On Monday, October 7, 2019, Friends of Cancer Research (Friends) and Prevision Policy hosted the fifth annual BioPharma Congress. This year’s event focused on gene therapies, approval standards, new payment models, drug pricing, and the future of the U.S. Food & Drug Administration (FDA). Featured speakers included Assistant to the President and Director of the Domestic Policy Council, Joe Grogan, Acting FDA Commissioner Ned Sharpless, and former FDA Commissioner Scott Gottlieb. The event brought together regulators, industry, patient advocacy groups, and congressional staff as well as payment and reimbursement organizations.
This year’s BioPharma Congress was split into 8 sessions covering a diverse range of vital health policy topics. The morning featured a keynote conversation featuring Former FDA Commissioner Scott Gottlieb as he discussed the past, present, and future of the FDA. The second panel focused on a lively discussion of drug pricing and impact on patient care, including Friends Board Member David Mitchell, President and Founder of Patients for Affordable Drugs, who noted that continuous innovation must be paired with affordability. White House Domestic Policy Council Director Joe Grogan followed the panel up with a conversation around the administration’s drug pricing proposals, saying that it wanted to first and foremost give certainty to patients with any legislation to address the issues behind cost.
Friends’ Founder & Chairperson, Ellen Sigal, then moderated a morning panel with FDA center directors including Dr. Janet Woodcock (CDER), Dr. Peter Marks (CBER), and Dr. Richard Pazdur (OCE).

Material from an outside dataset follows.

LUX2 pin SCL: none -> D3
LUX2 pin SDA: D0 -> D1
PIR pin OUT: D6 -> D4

The directors covered a wide breadth of topics including gene therapy, how the FDA Oncology Center of Excellence has instigated a cultural change at FDA, and the need to fix the clinical trial system in the U.S.

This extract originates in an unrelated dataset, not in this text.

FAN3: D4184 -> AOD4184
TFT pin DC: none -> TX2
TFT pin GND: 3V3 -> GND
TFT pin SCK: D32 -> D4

Acting FDA Commissioner Ned Sharpless presented the lunch keynote at this year’s BioPharma Congress with Friends Vice President of Public Affairs, Ryan Hohman, introducing him. Sharpless discussed the agency’s challenges and the initiatives they are undertaking to address them. He mentioned the importance of accelerated approval pathways such as the FDA’s Breakthrough Therapy designation, and their role in helping the FDA adapt to changing science and innovation. The Acting Commissioner also added that the FDA is looking intently at operationalizing and validating the use of real-world evidence (RWE), noting Friends recent conference and leading work on RWE.
In the afternoon, the first panel addressed a new era of personal and individualized drug development, bringing together regulators and innovators. Lilly Oncology’s Symantha Melemed noted that it is important to pay attention to the evolution of real-world data sets in drug development, adding that the data will inform how we construct trials and development programs in the future. The following panel set the stage for how drug pricing issues intersect with insurance and payment reform, featuring former HHS Senior Advisor John O’Brien. The panel emphasized how the Medicare and Medicaid population impact payment systems and coverage for innovations such as CAR-T and cell therapies. The final panel, moderated by Prevision Policy’s Kate Rawson, featured FDA’s rising stars across the agency’s medical product portfolio as they discussed their own experiences witnessing changes within their own disease areas, the FDA structure, and as they plan for the future of medical product and regulatory innovation.